The Court of Appeal said: "For our part, we would observe that the fact that an individual has achieved prominence on the public stage does not mean that (her) private life can be laid bare by the media.
"We do not see why it should necessarily be in the public interest that an individual, who has been adopted as a role model, without seeking this distinction, should be demonstrated to have feet of clay."
Ms Campbell of course didn’t fall into this category, as the evidence clearly showed she had set out to deceive the public through the media.
The Court of Appeal had to determine whether the information was confidential, and it adopted the Australian test of whether "disclosure or observation of information or conduct would be highly offensive to a reasonable person of ordinary sensibilities" (omitting the need for "highly").
It concluded that the additional element of the Narcotics Anonymous treatment (on top of other elements of the story which Ms Campbell conceded were legitimately published) didn’t fall into the legal category of confidential information.
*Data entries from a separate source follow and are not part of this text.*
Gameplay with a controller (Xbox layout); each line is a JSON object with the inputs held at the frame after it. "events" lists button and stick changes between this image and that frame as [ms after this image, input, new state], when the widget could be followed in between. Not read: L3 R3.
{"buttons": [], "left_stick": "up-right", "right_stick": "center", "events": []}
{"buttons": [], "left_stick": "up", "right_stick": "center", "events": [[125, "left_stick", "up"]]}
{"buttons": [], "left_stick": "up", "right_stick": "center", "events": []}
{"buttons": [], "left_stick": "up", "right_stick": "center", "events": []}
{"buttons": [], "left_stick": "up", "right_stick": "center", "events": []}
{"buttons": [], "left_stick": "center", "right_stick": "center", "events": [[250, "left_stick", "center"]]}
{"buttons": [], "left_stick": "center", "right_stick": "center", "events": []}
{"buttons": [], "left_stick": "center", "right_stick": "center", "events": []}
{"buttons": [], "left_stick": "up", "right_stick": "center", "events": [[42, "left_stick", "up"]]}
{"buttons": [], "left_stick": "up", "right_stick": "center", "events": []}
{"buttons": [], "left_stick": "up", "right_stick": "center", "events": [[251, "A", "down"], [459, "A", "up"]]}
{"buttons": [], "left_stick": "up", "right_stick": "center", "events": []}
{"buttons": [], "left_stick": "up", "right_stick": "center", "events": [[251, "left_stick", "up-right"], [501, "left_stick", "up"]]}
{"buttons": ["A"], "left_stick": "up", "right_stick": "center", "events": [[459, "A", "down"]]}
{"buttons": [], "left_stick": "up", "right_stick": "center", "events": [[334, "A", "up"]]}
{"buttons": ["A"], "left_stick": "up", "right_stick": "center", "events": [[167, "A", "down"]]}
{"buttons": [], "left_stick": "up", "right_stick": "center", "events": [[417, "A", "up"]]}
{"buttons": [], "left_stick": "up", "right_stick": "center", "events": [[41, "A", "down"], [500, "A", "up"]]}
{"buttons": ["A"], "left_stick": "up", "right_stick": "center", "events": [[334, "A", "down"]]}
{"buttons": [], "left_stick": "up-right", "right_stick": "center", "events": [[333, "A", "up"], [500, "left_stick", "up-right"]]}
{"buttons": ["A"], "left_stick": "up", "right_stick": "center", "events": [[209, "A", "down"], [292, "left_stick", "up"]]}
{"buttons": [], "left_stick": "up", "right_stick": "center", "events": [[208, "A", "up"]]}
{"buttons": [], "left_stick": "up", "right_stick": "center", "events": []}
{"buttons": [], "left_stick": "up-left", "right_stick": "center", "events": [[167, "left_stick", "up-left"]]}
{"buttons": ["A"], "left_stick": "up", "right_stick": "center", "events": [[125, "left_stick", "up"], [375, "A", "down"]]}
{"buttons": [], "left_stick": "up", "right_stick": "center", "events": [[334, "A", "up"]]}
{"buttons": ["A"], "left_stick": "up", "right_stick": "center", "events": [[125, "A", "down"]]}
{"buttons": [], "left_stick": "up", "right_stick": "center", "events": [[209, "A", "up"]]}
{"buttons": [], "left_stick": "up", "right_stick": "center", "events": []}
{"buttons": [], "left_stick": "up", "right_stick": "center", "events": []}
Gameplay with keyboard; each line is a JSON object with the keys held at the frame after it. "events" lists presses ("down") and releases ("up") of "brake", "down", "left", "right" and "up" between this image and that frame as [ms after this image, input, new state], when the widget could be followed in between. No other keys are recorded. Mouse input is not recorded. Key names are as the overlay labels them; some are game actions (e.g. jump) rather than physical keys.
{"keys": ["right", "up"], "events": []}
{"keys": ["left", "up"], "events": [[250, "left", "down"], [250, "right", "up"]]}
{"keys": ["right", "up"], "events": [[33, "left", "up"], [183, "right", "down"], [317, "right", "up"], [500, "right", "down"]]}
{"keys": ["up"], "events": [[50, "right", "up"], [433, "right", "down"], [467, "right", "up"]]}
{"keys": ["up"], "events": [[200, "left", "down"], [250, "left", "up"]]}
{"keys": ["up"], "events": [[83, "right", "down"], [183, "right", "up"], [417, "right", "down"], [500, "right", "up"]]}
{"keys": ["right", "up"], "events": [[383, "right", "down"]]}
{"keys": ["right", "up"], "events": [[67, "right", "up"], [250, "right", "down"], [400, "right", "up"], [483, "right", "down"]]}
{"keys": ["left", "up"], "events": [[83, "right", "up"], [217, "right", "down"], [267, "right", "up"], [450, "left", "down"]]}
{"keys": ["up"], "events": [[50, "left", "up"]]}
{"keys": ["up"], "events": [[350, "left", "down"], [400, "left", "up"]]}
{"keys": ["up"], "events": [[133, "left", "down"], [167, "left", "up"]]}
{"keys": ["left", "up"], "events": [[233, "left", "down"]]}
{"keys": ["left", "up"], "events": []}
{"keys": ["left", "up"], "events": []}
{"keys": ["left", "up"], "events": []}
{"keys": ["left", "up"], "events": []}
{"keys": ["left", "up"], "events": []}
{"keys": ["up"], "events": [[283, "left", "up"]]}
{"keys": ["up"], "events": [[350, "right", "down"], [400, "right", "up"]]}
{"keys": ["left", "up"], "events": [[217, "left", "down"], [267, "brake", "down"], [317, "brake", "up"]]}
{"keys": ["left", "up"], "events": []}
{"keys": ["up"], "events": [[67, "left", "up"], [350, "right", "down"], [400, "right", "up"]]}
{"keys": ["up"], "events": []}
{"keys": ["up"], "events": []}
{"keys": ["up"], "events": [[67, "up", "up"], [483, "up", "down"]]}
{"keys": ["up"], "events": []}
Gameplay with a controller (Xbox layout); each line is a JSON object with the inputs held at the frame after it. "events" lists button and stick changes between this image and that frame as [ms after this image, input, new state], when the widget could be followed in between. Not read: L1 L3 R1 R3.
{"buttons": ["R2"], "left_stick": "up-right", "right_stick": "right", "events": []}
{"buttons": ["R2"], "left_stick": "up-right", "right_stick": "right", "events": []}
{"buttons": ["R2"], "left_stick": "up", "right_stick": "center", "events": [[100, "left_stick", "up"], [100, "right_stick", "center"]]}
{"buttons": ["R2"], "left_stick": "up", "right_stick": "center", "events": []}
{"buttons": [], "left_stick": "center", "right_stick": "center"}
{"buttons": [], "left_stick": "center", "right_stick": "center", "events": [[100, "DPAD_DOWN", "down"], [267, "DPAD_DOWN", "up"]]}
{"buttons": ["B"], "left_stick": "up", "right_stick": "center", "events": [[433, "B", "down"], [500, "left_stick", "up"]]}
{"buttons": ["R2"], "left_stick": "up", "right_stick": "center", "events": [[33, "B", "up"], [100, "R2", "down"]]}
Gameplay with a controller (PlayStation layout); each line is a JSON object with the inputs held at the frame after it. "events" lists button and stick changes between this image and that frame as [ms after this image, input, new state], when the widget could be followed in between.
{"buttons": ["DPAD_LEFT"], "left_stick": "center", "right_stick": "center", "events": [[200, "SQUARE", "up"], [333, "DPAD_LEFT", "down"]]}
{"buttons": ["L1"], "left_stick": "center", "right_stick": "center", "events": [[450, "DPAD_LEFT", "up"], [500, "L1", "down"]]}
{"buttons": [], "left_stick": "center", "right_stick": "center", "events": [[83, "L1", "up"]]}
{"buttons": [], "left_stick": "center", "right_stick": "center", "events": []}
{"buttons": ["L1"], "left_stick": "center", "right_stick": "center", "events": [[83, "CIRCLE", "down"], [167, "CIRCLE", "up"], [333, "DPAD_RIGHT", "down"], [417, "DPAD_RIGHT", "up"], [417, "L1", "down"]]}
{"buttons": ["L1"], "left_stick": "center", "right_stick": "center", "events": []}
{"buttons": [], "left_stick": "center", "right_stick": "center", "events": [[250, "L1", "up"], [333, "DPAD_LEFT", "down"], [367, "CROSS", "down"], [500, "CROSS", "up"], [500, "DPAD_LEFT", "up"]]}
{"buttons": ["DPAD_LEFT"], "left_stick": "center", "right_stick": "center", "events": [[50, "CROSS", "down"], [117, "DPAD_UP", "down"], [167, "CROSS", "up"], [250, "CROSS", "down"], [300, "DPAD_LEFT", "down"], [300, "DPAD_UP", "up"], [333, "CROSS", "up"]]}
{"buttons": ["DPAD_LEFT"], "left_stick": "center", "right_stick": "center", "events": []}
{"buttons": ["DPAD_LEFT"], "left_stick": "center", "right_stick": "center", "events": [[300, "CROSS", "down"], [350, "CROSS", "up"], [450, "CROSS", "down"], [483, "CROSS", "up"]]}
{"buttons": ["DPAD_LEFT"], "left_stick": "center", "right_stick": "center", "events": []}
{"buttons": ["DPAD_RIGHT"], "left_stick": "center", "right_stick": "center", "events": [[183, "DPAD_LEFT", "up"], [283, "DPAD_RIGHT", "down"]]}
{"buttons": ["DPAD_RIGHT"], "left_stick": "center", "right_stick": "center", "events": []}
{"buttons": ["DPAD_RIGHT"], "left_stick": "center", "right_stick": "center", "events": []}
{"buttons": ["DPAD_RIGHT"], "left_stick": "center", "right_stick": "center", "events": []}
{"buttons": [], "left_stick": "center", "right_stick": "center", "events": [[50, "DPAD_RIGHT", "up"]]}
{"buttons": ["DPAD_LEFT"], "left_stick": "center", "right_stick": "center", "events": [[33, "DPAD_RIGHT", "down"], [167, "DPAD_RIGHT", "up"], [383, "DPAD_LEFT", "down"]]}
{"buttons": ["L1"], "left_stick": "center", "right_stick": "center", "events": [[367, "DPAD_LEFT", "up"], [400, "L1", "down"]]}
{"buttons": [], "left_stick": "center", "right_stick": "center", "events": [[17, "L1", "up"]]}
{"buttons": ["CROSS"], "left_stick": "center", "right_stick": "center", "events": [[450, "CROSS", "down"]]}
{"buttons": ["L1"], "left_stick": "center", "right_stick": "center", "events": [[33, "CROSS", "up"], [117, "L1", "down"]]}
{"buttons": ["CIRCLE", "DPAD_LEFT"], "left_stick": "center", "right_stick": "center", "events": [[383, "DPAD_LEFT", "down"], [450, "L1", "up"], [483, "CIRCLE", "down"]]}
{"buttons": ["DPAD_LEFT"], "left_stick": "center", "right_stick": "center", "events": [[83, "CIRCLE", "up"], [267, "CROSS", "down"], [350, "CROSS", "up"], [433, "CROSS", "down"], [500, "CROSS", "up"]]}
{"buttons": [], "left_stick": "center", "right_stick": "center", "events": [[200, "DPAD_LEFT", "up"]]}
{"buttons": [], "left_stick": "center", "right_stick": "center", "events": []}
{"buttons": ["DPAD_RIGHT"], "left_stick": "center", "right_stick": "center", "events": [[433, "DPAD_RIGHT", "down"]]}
The Court of Appeal also stressed the entitlement in the public interest for the media to publish peripheral details when disseminating information which the public had the right to know.
After negotiating the "thicket" of the Data Protection Act 1998, the Court of Appeal concluded that the S.32 of the Data Protection Act 1998 (which provides for an exemption for the media) did apply to publication as well as "processing" data, and that since The Mirror had succeeded in establishing that publication was in the public interest, it could rely on this exemption under the Data Protection Act 1998.
Permission to appeal to the House of Lords was refused.
What does this recent judgment mean for the rich and famous?
It’s clear from the Court of Appeal judgment that where a public figure chooses to make untrue statements about their private life, the media will normally be entitled to put the record straight.
In doing this, the media will be allowed to add peripheral details to a story in order to give it credibility.
Consequently the old principle that the law of confidence can’t be used to hide impropriety has been re-established.
Insofar as English law seeks to protect an individual’s privacy, this is subject to a reduced protection for those who have themselves already exposed their private life to public view.
It therefore follows that the fact that an individual has achieved public prominence by other means doesn’t mean that their private life can be laid bare by the media.
However, the Court of Appeal has upheld the right of the media to publish confidential material where it proves that an individual has been misleading the public.
Campbell gambled on confidentiality and privacy being her saviour. She lost. Her court action is likely to have cost her the best part of £700,000 in legal fees.
Ardi Kolah is author of 'Essential Law for Marketers' (Butterworth Heinemann, £25.00).